C'est depuis l’Elysée que se pilote tout ce chantier avec un général à sa tête, l'ancien chef d’état-major Louis Georgelin, appelé aux côtés du président de la République quelques jours après le sinistre du 15 avril. Dans trois mois sera créé par la loi un établissement public dont le général Georgelin sera sûrement le PDG, il sera d'ailleurs plus général que président ou directeur avec le ministère de la Culture.

Sa mission : coordonner les travaux faire les choix architecturaux et artistiques, artisans, architectes, artistes, scientifiques, financiers... Toute une galaxie de métiers comme au tant de la construction de la cathédrale va se mettre en action pour reconstruire l'édifice. Le projet est considérable. Et dans une course contre la montre avec le délai des cinq ans imposé par le président de la République.

Sur CNews il y a une semaine, Louis Georgelin à confirmé ce délai. il sera d’ailleurs l’invité dans la matinale d’Europe 1 lundi. C’est la marque d’une volonté très forte déclare-t-il. L’établissement public va gérer également les finances avec les dons très nombreux. La collecte continue, elle avoisine les 900 millions d’euros, dont 70 millions de l’étranger. Il faut savoir que Le Qatar a donné 20 millions d’euros selon le général Georgelin.

 

Pourquoi Emmanuel Macron veut il garder la haute main sur le dossier ?

Il capte la très haute fréquence politique de l’incendie de Notre-Dame. Il a compris dès le premier soir avec l’ensemble de l’appareil d’état au pied de la cathédrale en flammes. Ce lieu de culte est aussi une place pivot de l’histoire de France. Emmanuel Macron, en pleine semaine pascale, décide de repousser les annonces à la fin du grand débat et accompagne l’émotion collective autour de Notre-Dame. Il s'exprime même à la télévision sur le thème du récit national et de l’histoire de France dans une allocution au style très théâtral.

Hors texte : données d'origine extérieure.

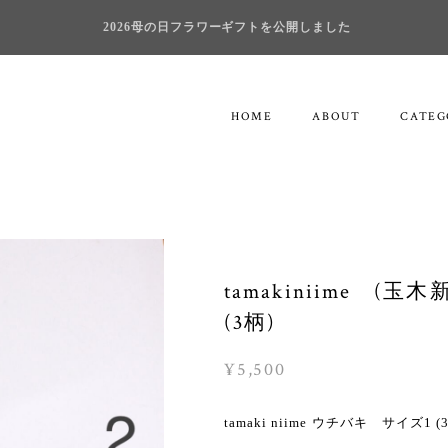
2026母の日フラワーギフトを公開しました
HOME
ABOUT
CATEG
tamakiniime (玉
(3柄)
¥5,500
tamaki niime ウチバキ サイズ1 (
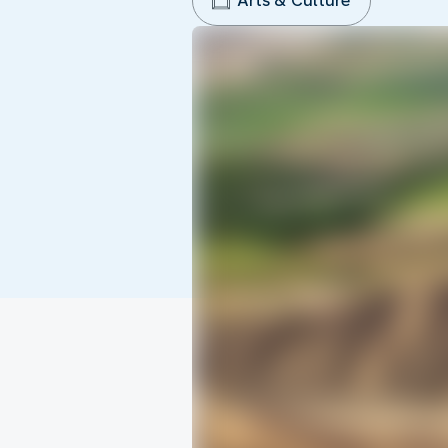
Arts & Culture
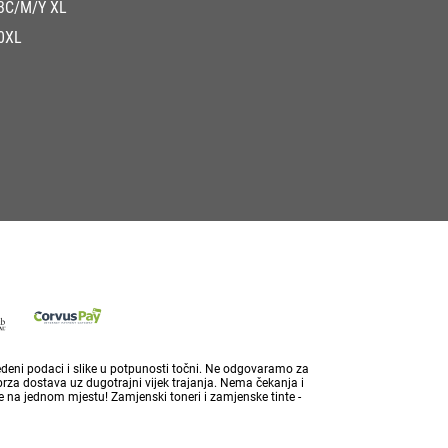
3C/M/Y XL
0XL
vedeni podaci i slike u potpunosti točni. Ne odgovaramo za
brza dostava uz dugotrajni vijek trajanja. Nema čekanja i
 na jednom mjestu! Zamjenski toneri i zamjenske tinte -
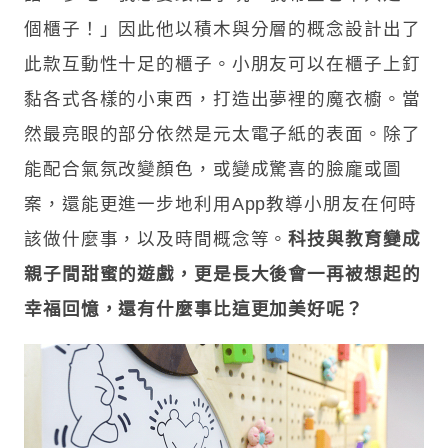
個櫃子！」因此他以積木與分層的概念設計出了
此款互動性十足的櫃子。小朋友可以在櫃子上釘
黏各式各樣的小東西，打造出夢裡的魔衣櫥。當
然最亮眼的部分依然是元太電子紙的表面。除了
能配合氣氛改變顏色，或變成驚喜的臉龐或圖
案，還能更進一步地利用App教導小朋友在何時
該做什麼事，以及時間概念等。
科技與教育變成
親子間甜蜜的遊戲，更是長大後會一再被想起的
幸福回憶，還有什麼事比這更加美好呢？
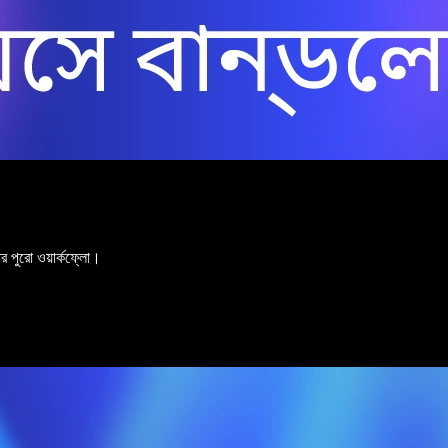
ার পুরো ওয়ার্কফ্লো।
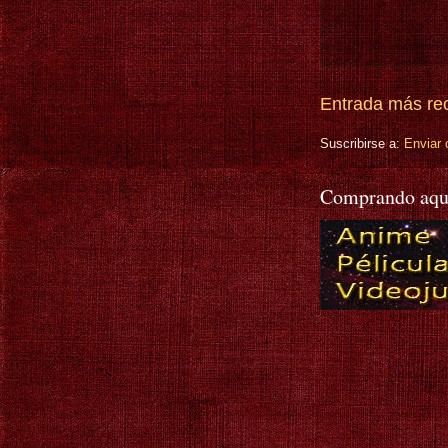
Entrada más re
Suscribirse a:
Enviar 
Comprando aqu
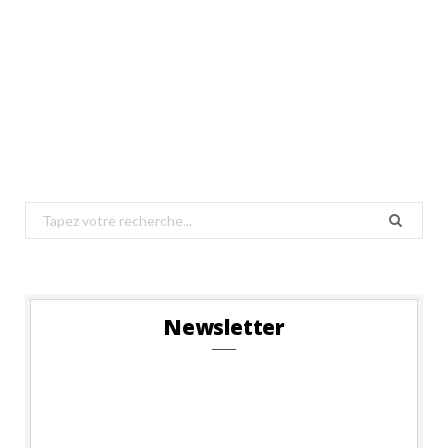
Search
for:
Newsletter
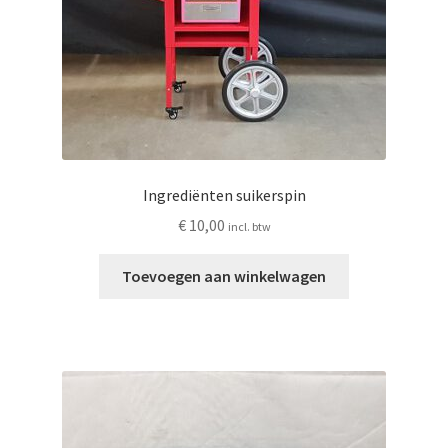
Ingrediënten suikerspin
€
10,00
incl. btw
Toevoegen aan winkelwagen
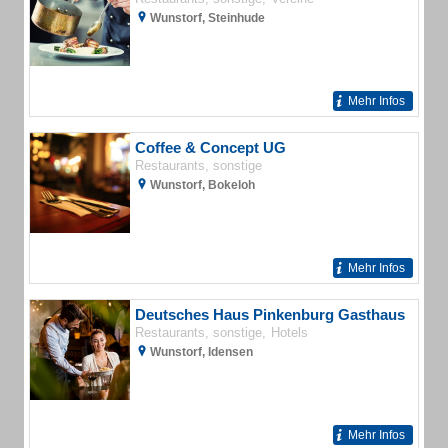
Wunstorf, Steinhude
Mehr Infos
Coffee & Concept UG
Restaurants, sonstige
Wunstorf, Bokeloh
Mehr Infos
Deutsches Haus Pinkenburg Gasthaus
Restaurants, sonstige
Hotels
Wunstorf, Idensen
Mehr Infos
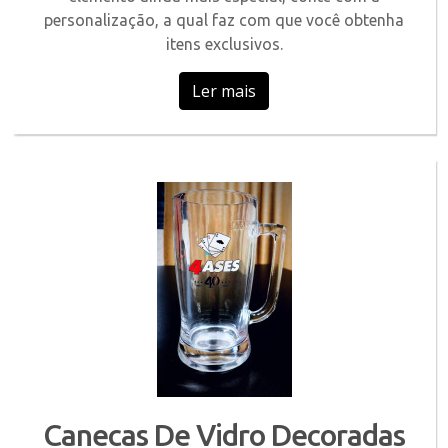
personalização, a qual faz com que você obtenha
itens exclusivos.
Ler mais
Canecas De Vidro Decoradas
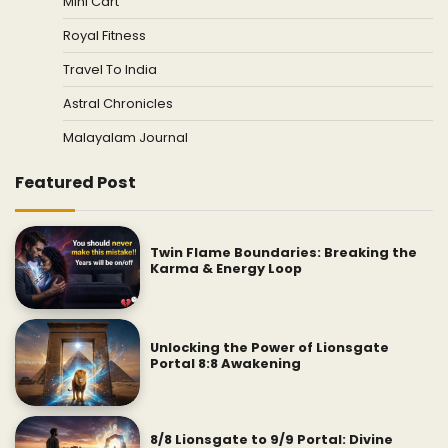
Mini Cart
Royal Fitness
Travel To India
Astral Chronicles
Malayalam Journal
Featured Post
Twin Flame Boundaries: Breaking the
Karma & Energy Loop
Unlocking the Power of Lionsgate
Portal 8:8 Awakening
8/8 Lionsgate to 9/9 Portal: Divine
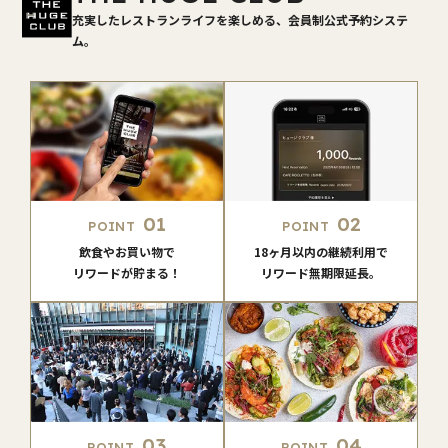
充実したレストランライフを楽しめる、会員制公式予約システ
ム。
01
02
POINT
POINT
飲食やお買い物で
18ヶ月以内の継続利用で
リワードが貯まる！
リワード無期限延長。
03
04
POINT
POINT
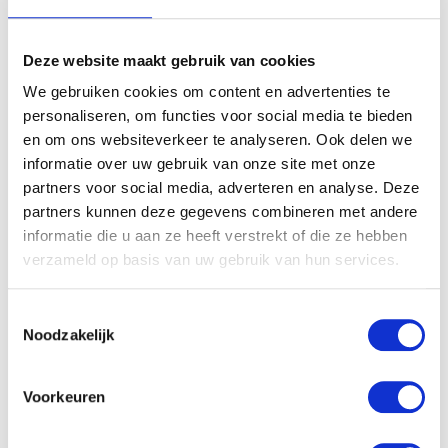
Un investissement conscient
Deze website maakt gebruik van cookies
en vous-même
We gebruiken cookies om content en advertenties te
personaliseren, om functies voor social media te bieden
en om ons websiteverkeer te analyseren. Ook delen we
Les injectables ne sont pas un achat
informatie over uw gebruik van onze site met onze
impulsif, mais un choix personnel qui
partners voor social media, adverteren en analyse. Deze
nécessite de faire confiance à votre
partners kunnen deze gegevens combineren met andere
praticien. Les coûts jouent bien sûr un rôle
informatie die u aan ze heeft verstrekt of die ze hebben
à cet égard, mais ils ne sont qu’une partie
verzameld op basis van uw gebruik van hun services.
du tableau d’ensemble. Ne choisissez donc
pas uniquement en fonction du prix, mais
Toestemmingsselectie
surtout en fonction de l’expérience, de la
Noodzakelijk
sécurité et de la complicité avec votre
médecin.
Voorkeuren
Chez Aepril Clinics, nous sommes
synonymes de diligence et de conseils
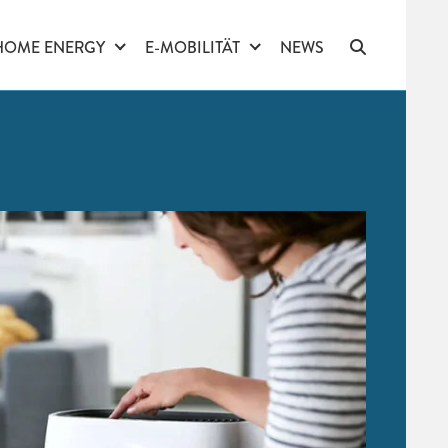
HOME ENERGY
E-MOBILITÄT
NEWS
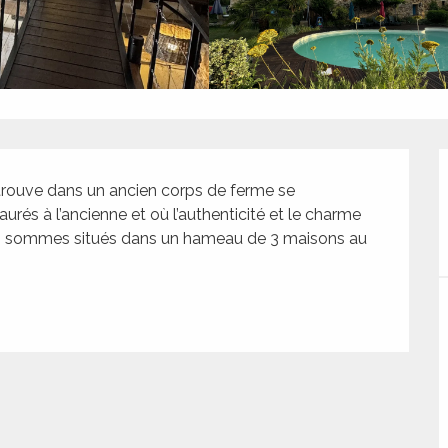
trouve dans un ancien corps de ferme se 
és à l’ancienne et où l’authenticité et le charme 
ous sommes situés dans un hameau de 3 maisons au 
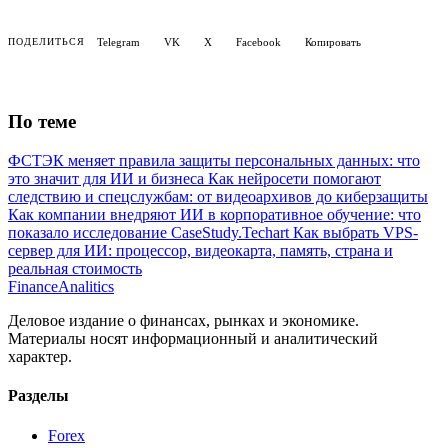
Telegram
VK
X
Facebook
Копировать
ПОДЕЛИТЬСЯ
По теме
ФСТЭК меняет правила защиты персональных данных: что
это значит для ИИ и бизнеса
Как нейросети помогают
следствию и спецслужбам: от видеоархивов до киберзащиты
Как компании внедряют ИИ в корпоративное обучение: что
показало исследование CaseStudy.Techart
Как выбрать VPS-
сервер для ИИ: процессор, видеокарта, память, страна и
реальная стоимость
Finance
Analitics
Деловое издание о финансах, рынках и экономике.
Материалы носят информационный и аналитический
характер.
Разделы
Forex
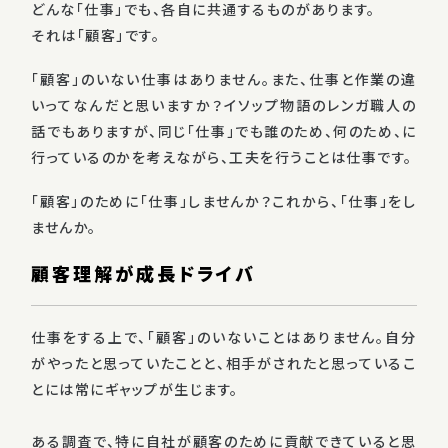
どんな「仕事」でも、各自に共通するものがあります。
それは「顧客」です。
「顧客」のいない仕事はありません。また、仕事と作業の違
いってなんだと思いますか？イソップ物語のレンガ職人の
話でもありますが、同じ「仕事」でも誰のため、何のため、に
行っているのかを考えながら、工夫を行うことは仕事です。
「顧客」のために「仕事」しませんか？これから、「仕事」をし
ませんか。
顧客理解が成長ドライバ
仕事をする上で、「顧客」のいないことはありません。自分
がやったと思っていたことと、相手がされたと思っているこ
とには常にギャップが生じます。
ある調査で、特に自社が顧客のために貢献できていると思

On est alors  en pleine campagne des européennes. Et la droite reste muette, ne pouvant ni critiquer ni applaudir. Après 6 mois de crise des 'gilets jaunes', Emmanuel Macron peut souffler : le centre de gravité passe des ronds-points au parvis. Et il martèle une formule : "Nous reconstruirons". Cette phrase était inscrite dans le discours du 15 avril, annulé pour cause d’incendie de la cathédrale.

Après deux ans de mandat, ce soir-la, le président Macron a compris que le mystère de la politique est insondable.